**What to work on**. Pictures aside, copy every record word for word.

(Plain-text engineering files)

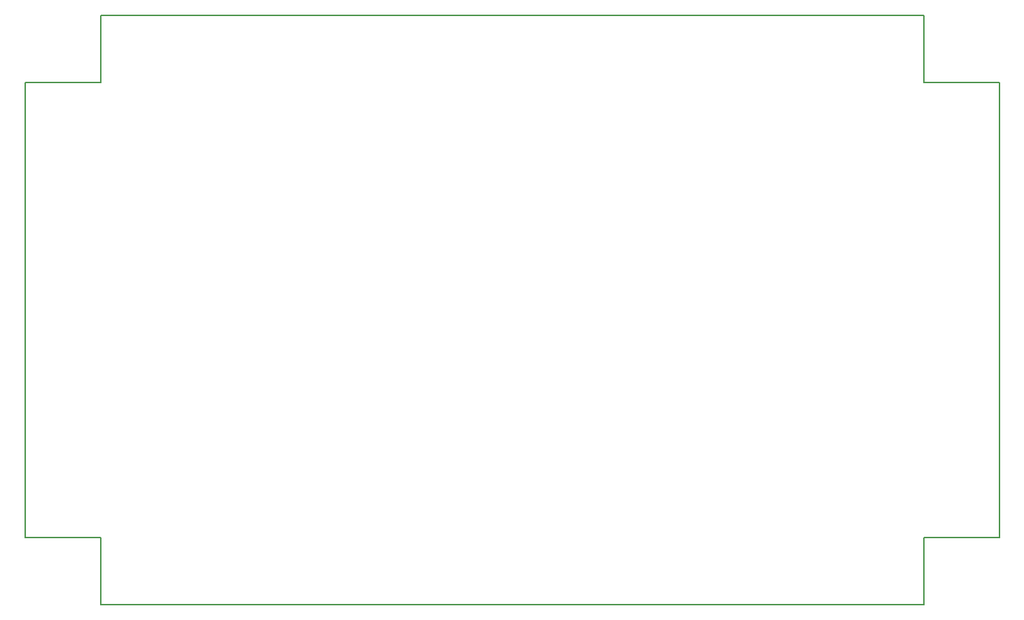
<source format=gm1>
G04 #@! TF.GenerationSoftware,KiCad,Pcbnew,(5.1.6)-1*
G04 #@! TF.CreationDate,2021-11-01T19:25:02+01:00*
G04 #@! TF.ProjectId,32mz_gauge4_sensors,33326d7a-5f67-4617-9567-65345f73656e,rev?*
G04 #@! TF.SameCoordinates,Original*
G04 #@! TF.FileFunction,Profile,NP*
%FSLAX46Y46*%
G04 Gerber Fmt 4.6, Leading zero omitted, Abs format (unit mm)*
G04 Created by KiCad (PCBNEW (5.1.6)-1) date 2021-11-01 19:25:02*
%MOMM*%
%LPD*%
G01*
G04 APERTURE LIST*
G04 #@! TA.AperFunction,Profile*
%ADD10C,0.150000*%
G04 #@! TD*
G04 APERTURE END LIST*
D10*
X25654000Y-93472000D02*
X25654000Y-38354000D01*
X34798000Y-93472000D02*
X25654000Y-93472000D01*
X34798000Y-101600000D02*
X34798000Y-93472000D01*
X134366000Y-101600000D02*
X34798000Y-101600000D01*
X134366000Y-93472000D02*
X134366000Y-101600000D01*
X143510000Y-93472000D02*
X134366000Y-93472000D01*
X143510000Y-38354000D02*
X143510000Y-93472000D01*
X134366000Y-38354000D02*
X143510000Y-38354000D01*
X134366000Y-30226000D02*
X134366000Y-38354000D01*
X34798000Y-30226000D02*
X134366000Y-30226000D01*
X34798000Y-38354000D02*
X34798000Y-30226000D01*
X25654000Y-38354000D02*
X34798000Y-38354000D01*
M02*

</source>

**Answer for the task**.
<source format=gm1>
G04 #@! TF.GenerationSoftware,KiCad,Pcbnew,(5.1.6)-1*
G04 #@! TF.CreationDate,2021-11-01T19:25:02+01:00*
G04 #@! TF.ProjectId,32mz_gauge4_sensors,33326d7a-5f67-4617-9567-65345f73656e,rev?*
G04 #@! TF.SameCoordinates,Original*
G04 #@! TF.FileFunction,Profile,NP*
%FSLAX46Y46*%
G04 Gerber Fmt 4.6, Leading zero omitted, Abs format (unit mm)*
G04 Created by KiCad (PCBNEW (5.1.6)-1) date 2021-11-01 19:25:02*
%MOMM*%
%LPD*%
G01*
G04 APERTURE LIST*
G04 #@! TA.AperFunction,Profile*
%ADD10C,0.150000*%
G04 #@! TD*
G04 APERTURE END LIST*
D10*
X25654000Y-93472000D02*
X25654000Y-38354000D01*
X34798000Y-93472000D02*
X25654000Y-93472000D01*
X34798000Y-101600000D02*
X34798000Y-93472000D01*
X134366000Y-101600000D02*
X34798000Y-101600000D01*
X134366000Y-93472000D02*
X134366000Y-101600000D01*
X143510000Y-93472000D02*
X134366000Y-93472000D01*
X143510000Y-38354000D02*
X143510000Y-93472000D01*
X134366000Y-38354000D02*
X143510000Y-38354000D01*
X134366000Y-30226000D02*
X134366000Y-38354000D01*
X34798000Y-30226000D02*
X134366000Y-30226000D01*
X34798000Y-38354000D02*
X34798000Y-30226000D01*
X25654000Y-38354000D02*
X34798000Y-38354000D01*
M02*

</source>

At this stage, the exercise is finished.